**Reading text**.
•••••
Dependence on Humans

Some domesticated species have become so specialized that they struggle to survive without human help:

  • Many crop plants cannot disperse their seeds well on their own
  • Some dog breeds need assistance to reproduce
  • Heavily selected livestock often depend on human care to thrive

How to Use This on the AP Biology Exam

Free Response

When a prompt asks how humans affect diversity in a population, name the mechanism (artificial selection) and explain the cause and effect. State that humans choose which individuals reproduce, that this shifts allele frequencies, and that strong selection for a few traits usually lowers overall genetic diversity. Tie it back to populations changing over generations, not individuals changing.

MCQ

Watch for questions that give you a breeding scenario or a before-and-after picture of a domesticated species. The right answer usually connects "humans chose who reproduced" to "trait frequency changed." Be ready to compare it to natural selection, where the environment is the selecting factor.

Common Trap

Do not say organisms "decide" to develop traits or that artificial selection "creates" brand-new traits from nothing. Selection acts on variation that already exists. Humans increase the frequency of favorable existing traits; they do not will new ones into being.

Common Misconceptions

  • Artificial selection creates new traits from scratch. It does not. It acts on variation that already exists in the population by choosing which existing traits get passed on.
  • Artificial and natural selection are completely different processes. They follow the same logic. The only major difference is whether the environment or human preference is doing the selecting.
•••••
**Records**.
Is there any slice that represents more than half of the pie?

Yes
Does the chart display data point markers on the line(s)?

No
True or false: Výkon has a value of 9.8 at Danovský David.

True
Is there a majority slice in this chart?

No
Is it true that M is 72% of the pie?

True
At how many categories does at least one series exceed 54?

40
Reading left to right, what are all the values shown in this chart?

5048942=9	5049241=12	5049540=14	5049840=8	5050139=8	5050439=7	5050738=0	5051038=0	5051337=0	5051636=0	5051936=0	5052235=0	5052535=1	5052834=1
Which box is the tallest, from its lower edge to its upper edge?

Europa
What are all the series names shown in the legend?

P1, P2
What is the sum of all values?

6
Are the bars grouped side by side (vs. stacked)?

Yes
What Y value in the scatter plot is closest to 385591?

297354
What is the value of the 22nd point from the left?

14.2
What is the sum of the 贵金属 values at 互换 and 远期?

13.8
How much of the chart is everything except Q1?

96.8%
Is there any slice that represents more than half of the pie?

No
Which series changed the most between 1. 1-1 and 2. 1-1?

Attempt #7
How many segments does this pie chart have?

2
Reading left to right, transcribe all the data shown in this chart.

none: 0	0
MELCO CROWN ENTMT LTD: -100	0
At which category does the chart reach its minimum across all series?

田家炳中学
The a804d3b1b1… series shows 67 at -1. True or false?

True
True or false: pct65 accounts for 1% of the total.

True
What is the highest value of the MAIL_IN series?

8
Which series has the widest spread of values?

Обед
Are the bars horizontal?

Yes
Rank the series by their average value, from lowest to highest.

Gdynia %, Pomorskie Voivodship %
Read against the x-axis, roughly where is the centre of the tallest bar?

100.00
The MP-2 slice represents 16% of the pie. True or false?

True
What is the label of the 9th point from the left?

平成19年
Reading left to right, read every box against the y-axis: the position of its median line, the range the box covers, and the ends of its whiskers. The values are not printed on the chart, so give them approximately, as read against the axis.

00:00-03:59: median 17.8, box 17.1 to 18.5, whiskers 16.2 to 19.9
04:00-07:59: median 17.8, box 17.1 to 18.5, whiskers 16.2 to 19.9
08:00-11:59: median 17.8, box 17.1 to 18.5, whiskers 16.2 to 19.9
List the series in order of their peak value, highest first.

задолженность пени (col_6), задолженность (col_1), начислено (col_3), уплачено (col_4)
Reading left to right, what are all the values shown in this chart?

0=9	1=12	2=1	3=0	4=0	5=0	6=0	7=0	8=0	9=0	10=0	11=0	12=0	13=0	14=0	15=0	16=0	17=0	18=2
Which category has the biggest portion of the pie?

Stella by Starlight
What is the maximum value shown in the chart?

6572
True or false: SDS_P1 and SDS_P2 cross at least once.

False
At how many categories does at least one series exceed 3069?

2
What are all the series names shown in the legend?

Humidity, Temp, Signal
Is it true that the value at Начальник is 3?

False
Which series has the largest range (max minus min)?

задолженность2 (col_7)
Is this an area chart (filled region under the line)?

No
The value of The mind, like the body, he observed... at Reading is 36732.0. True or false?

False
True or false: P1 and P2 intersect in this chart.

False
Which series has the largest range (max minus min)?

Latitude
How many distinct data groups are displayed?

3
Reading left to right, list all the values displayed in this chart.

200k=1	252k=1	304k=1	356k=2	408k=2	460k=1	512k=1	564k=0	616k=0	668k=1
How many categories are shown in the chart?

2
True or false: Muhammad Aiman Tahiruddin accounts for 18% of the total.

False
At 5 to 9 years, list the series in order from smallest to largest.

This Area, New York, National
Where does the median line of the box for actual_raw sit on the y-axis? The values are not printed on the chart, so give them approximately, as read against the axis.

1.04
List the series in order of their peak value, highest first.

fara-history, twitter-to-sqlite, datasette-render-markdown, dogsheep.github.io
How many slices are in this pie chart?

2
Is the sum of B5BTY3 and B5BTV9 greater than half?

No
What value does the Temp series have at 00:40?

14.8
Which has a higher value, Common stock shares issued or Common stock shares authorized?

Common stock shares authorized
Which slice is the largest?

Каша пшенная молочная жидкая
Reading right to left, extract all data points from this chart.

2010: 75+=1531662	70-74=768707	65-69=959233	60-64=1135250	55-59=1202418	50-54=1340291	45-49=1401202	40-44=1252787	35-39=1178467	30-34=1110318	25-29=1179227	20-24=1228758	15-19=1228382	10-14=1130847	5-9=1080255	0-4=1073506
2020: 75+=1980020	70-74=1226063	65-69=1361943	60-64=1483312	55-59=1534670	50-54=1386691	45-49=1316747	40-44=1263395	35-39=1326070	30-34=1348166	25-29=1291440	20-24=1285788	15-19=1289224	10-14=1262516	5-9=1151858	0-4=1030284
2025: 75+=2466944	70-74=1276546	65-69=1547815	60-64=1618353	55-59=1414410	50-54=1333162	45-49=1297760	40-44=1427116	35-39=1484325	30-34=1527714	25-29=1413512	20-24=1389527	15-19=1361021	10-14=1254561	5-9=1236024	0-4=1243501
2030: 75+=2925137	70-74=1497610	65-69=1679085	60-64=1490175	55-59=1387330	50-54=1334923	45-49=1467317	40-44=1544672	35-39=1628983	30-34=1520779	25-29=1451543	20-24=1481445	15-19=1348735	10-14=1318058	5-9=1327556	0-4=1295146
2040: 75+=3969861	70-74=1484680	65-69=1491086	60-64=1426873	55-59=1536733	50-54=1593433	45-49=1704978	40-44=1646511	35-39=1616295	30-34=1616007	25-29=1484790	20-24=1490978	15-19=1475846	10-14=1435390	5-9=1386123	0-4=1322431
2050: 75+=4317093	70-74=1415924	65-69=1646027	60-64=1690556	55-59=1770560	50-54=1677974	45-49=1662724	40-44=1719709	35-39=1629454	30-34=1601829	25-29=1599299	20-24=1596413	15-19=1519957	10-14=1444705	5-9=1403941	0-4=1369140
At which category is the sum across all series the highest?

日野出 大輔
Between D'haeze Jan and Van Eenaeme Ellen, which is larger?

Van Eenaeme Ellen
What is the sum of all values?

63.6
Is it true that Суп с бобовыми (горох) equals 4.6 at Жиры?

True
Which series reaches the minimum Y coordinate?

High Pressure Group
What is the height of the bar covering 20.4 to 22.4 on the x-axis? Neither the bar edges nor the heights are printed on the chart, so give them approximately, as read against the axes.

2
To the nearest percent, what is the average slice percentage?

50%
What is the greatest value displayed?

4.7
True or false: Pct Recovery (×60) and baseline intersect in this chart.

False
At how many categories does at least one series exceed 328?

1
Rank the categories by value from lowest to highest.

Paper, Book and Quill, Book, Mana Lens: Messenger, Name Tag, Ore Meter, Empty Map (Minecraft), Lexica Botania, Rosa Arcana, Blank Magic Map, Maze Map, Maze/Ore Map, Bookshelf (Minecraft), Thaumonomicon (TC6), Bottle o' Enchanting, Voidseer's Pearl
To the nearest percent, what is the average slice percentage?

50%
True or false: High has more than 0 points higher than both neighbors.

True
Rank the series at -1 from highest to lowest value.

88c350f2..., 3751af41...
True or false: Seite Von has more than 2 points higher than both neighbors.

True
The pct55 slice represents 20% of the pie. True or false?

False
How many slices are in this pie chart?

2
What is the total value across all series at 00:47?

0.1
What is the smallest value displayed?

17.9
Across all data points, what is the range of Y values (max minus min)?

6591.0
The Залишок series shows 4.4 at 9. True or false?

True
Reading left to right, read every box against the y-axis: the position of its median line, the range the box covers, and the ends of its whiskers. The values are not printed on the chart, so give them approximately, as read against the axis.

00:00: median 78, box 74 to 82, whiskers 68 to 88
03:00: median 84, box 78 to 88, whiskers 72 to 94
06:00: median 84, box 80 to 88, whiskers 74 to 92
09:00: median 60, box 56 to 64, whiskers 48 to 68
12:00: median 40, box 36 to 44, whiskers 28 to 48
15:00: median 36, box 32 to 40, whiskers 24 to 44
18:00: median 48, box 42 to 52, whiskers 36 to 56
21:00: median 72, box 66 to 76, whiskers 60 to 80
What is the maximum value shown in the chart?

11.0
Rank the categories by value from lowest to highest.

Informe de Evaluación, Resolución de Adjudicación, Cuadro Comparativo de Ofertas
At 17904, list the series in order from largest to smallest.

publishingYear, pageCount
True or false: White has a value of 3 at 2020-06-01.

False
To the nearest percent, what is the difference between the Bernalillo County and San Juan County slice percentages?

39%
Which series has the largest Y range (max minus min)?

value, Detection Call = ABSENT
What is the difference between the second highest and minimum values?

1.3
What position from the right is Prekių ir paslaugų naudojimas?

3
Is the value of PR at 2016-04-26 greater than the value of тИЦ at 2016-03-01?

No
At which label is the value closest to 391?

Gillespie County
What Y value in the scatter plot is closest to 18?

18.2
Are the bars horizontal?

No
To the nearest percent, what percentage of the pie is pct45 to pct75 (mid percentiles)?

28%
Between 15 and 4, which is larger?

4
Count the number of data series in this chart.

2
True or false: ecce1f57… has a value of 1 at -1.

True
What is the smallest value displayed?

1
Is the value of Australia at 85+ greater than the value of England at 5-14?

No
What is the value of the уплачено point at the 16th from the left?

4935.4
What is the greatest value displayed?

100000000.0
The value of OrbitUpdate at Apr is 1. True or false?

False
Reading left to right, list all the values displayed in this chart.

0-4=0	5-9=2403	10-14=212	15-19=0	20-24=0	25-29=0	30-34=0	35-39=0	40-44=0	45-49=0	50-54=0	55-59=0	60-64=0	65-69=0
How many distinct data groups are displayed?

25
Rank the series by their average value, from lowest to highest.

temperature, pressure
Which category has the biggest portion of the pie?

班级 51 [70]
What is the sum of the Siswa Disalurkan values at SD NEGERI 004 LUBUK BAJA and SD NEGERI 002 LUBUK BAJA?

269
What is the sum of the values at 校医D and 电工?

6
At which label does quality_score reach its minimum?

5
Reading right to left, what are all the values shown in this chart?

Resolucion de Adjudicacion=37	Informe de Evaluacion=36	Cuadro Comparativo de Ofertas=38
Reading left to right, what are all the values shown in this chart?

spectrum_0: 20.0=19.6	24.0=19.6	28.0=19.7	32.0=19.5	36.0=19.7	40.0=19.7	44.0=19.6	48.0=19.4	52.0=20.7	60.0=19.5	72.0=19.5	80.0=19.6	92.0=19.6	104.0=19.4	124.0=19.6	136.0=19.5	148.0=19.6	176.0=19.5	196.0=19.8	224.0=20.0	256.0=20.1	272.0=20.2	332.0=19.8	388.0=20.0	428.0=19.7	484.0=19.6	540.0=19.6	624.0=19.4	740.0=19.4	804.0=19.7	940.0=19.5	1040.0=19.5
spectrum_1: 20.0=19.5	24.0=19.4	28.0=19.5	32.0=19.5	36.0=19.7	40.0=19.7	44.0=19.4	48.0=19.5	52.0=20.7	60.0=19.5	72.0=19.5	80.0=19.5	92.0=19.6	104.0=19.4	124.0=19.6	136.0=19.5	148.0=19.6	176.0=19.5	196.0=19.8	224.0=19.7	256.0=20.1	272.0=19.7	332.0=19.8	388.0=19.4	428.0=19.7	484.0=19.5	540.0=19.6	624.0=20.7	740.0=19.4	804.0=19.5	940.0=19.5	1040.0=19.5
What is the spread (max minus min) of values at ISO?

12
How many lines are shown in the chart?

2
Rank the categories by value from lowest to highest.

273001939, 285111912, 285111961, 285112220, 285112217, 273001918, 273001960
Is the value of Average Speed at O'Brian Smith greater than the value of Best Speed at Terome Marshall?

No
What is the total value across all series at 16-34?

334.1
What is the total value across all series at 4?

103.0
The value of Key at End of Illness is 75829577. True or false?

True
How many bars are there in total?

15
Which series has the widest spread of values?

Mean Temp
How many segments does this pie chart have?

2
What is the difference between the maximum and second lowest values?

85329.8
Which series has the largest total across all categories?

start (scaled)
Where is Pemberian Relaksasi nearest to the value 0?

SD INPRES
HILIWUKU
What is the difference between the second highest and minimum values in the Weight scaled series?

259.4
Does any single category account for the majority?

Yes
•••••
**Exercise A**. In the AP Biology notes on artificial selection, what is the selecting factor in natural selection?
**Exercise B**. Rewrite the AP Biology notes between "Do not say organisms" and "get passed on.", inclusive, changing "variation" to "heritable variation".
**Exercise C**. Continue the AP Biology notes on artificial selection from where they end.

**Exercise result A**. The environment is the selecting factor.

**Exercise result B**.
Do not say organisms "decide" to develop traits or that artificial selection "creates" brand-new traits from nothing. Selection acts on heritable variation that already exists. Humans increase the frequency of favorable existing traits; they do not will new ones into being.

Common Misconceptions

  • Artificial selection creates new traits from scratch. It does not. It acts on heritable variation that already exists in the population by choosing which existing traits get passed on.

**Exercise result C**.
  • Individuals evolve. Individuals do not evolve; populations do. An organism keeps its traits for life, but the genetic makeup of the population shifts over generations.
  • More selective breeding always improves a species. Strong selection for a few traits can reduce genetic diversity and create trade-offs that leave a population less healthy or more vulnerable to disease.
  • Using "fitness" or other buzzwords counts as an explanation. It does not. You need to explain the actual cause and effect, such as which individuals reproduced and how that changed trait frequencies.

Vocabulary

The following words are mentioned explicitly in the College Board Course and Exam Description for this topic.

Term

Definition

artificial selection

The process by which humans deliberately choose organisms with specific traits to breed together, thereby changing the frequency of traits in a population over time.

diversity

The variety of different traits, alleles, and genetic variation present within a population.

variation

Differences in traits among individuals within a population due to genetic and environmental factors.

Frequently Asked Questions

What is artificial selection in AP Biology?

Artificial selection is human-directed breeding in which people choose which organisms reproduce based on desired traits. Over generations, that changes variation within the population.

How do humans affect diversity through artificial selection?

Humans affect diversity by increasing the frequency of selected traits and often reducing overall genetic variation. Repeated breeding from a small group can limit the range of alleles in the population.

How is artificial selection different from natural selection?

Both processes change populations over generations, but the selective pressure is different. In natural selection, the environment favors traits; in artificial selection, human preferences determine which traits are favored.

Does artificial selection create new traits?

Artificial selection usually acts on variation that already exists. Humans choose organisms with desired traits to reproduce, so those traits become more common in later generations.

Why can artificial selection reduce genetic diversity?

If humans repeatedly breed only individuals with a few favored traits, fewer alleles are passed on. That can make the population more uniform and sometimes more vulnerable to disease or environmental change.

How should I explain artificial selection on the AP Bio exam?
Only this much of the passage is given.